Freezing your credit report requires reaching out to each individual credit bureau to initiate that process. Contingent on individual state law, fees for processing a credit report freeze may apply. Some states do not charge fees to victims of identity theft, however providing proof of eligibility may be required. According to the New York Times, Equifax is temporarily waiving all fees until November 21, 2017 for individuals wishing to freeze their Equifax credit files.

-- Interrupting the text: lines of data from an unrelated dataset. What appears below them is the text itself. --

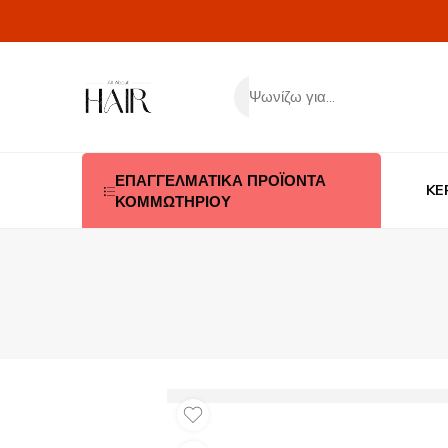
ΕΠΑΓΓΕΛΜΑΤΙΚΑ ΠΡΟΪΟΝΤΑ
KE
ΚΟΜΜΩΤΗΡΙΟΥ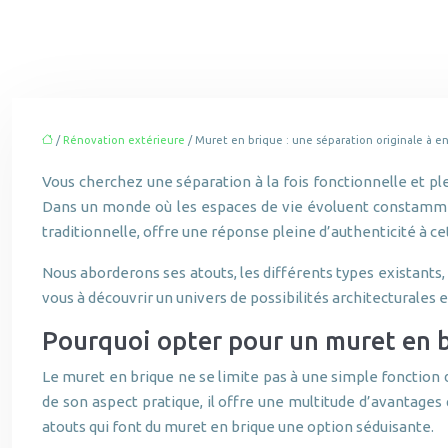
/
Rénovation extérieure
/ Muret en brique : une séparation originale à e
Vous cherchez une séparation à la fois fonctionnelle et ple
Dans un monde où les espaces de vie évoluent constamment, 
traditionnelle, offre une réponse pleine d’authenticité à 
Nous aborderons ses atouts, les différents types existants, 
vous à découvrir un univers de possibilités architecturales
Pourquoi opter pour un muret en b
Le muret en brique ne se limite pas à une simple fonction d
de son aspect pratique, il offre une multitude d’avantages
atouts qui font du muret en brique une option séduisante.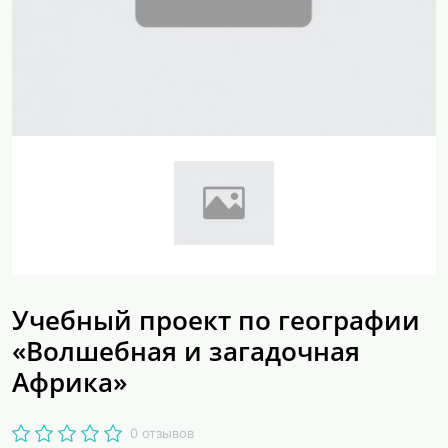
Учебный проект по географии
«Волшебная и загадочная
Африка»
0 отзывов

Instructions for initiating a credit freeze via the three credit bureaus can be found here:
o Equifax Credit Freeze or at https://www.freeze.equifax.com/Freeze/jsp/SFF_PersonalIDInfo.jsp
o Experian Credit Freeze or at http://www.experian.com/news/security-freeze.html
o Transunion Credit Freeze or at https://freeze.transunion.com/sf/securityFreeze/landingPage.jsp
• Put a lock on your credit report and/or consider enlisting the help of a credit monitoring service. Credit bureaus offer credit locks and/or monitoring services as an option to help protect your personal and financial information. A lock differs from a freeze in that locks allow you means to lock and unlock your credit. Monitoring services may send alerts to changes in your credit or suspected fraud. These services are subject to their own individual terms, conditions, and monthly fees may apply. Information for initiating these services per the three credit bureaus can be found here:
o Equifax Credit Monitoring Services or at https://www.equifaxsecurity2017.com/trustedid-premier/
o Experian CreditLock or at http://www.experian.com/consumer-products/creditlock.html
o Transunion Credit Lock or at https://www.transunion.com/credit-freeze/place-credit-freeze2
• Check your Social Security benefits statement at https://secure.ssa.gov/RIL/SiView.do. If you do not have an account, you will be prompted to create an account which requires verifying personal information, having an email address, a social security number, a U.S. mailing address and to be at least 18 years of age. There also exists the option to block electronic access to your Social Security record. The Social Security Online Services explains by blocking electronic access to your Social Security record that no one, including you, will be able to see or change your personal information on the Internet or though their automated telephone service. For more information on that, click here or go to https://secure.ssa.gov/acu/IPS_INTR/blockaccess
The information on this page is derived from governmental websites and is not intended as advice from Kentucky Employees Credit Union, but is intended only to share these sources of information and resources with you. If you have individual questions on the Equifax Security Breach or any rights you may have you should consult with your legal adviser.